The New York Times now reports that non-bank mortgage servicers, Ocwen and Nationstar—who have bought up more and more of the rights to handle US mortgage payments recently—are approving far fewer home modifications than their bank counterparts:

Katherine Porter, who was appointed by the California attorney general to oversee the national mortgage settlement, says complaints about mortgage transfers have surged, adding that the servicing companies have “overpromised and underdelivered.” Her office alone has received more than 300 complaints about servicing companies in the last year.

These non-banks have been attracted to the mortgage servicing market because of the steady stream of income such rights provide. Mortgage servicers collect a fee, (anywhere from 0.25% to 0.50% of the principal of the loan) to ensure that payments from homeowners are distributed to investors in the complex mortgage bonds where nearly all US home loans eventually end up.
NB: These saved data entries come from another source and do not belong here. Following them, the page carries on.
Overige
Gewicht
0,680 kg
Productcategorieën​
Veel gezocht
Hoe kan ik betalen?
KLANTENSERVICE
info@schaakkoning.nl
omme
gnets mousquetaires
In other words, mortgage servicers collect payments from millions of American homeowners each month. And that means these companies are often the first point of contact if there is trouble with a borrowers’ ability to make payments. But regulators are concerned that these companies don’t have much incentive to help homeowners figure out a way to stay in their homes.
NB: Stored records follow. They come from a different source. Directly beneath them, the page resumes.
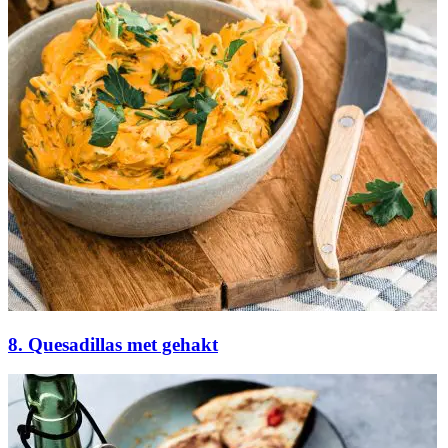
8. Quesadillas met gehakt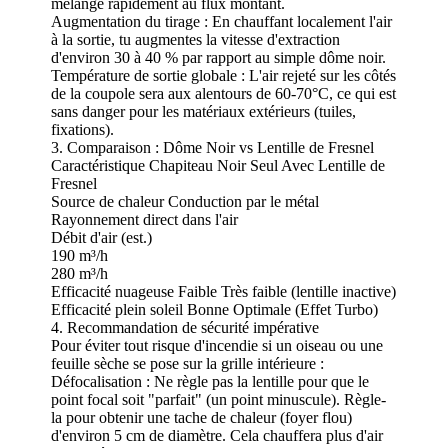
mélange rapidement au flux montant.
Augmentation du tirage : En chauffant localement l'air
à la sortie, tu augmentes la vitesse d'extraction
d'environ 30 à 40 % par rapport au simple dôme noir.
Température de sortie globale : L'air rejeté sur les côtés
de la coupole sera aux alentours de 60-70°C, ce qui est
sans danger pour les matériaux extérieurs (tuiles,
fixations).
3. Comparaison : Dôme Noir vs Lentille de Fresnel
Caractéristique Chapiteau Noir Seul Avec Lentille de
Fresnel
Source de chaleur Conduction par le métal
Rayonnement direct dans l'air
Débit d'air (est.)
190 m³/h
280 m³/h
Efficacité nuageuse Faible Très faible (lentille inactive)
Efficacité plein soleil Bonne Optimale (Effet Turbo)
4. Recommandation de sécurité impérative
Pour éviter tout risque d'incendie si un oiseau ou une
feuille sèche se pose sur la grille intérieure :
Défocalisation : Ne règle pas la lentille pour que le
point focal soit "parfait" (un point minuscule). Règle-
la pour obtenir une tache de chaleur (foyer flou)
d'environ 5 cm de diamètre. Cela chauffera plus d'air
For example, if a mortgage is modified by lowering the principal outstanding, that would also lower the fees that a mortgage servicer collects. (Remember, the fees are a sliver of the principal of the loan.) New York state’s top financial regulator, Benjamin Lawsky, voiced such concerns about non-bank servicers earlier this month. For their part, Ocwen and Nationstar defended themselves in the New York Times piece today:

The servicing companies defend their track records, saying they have had success in keeping borrowers in their homes. Ocwen pointed to its investment in customer service, while Nationstar emphasized that it assisted 108,000 homeowners with some form of modification or other repayment plan in 2013.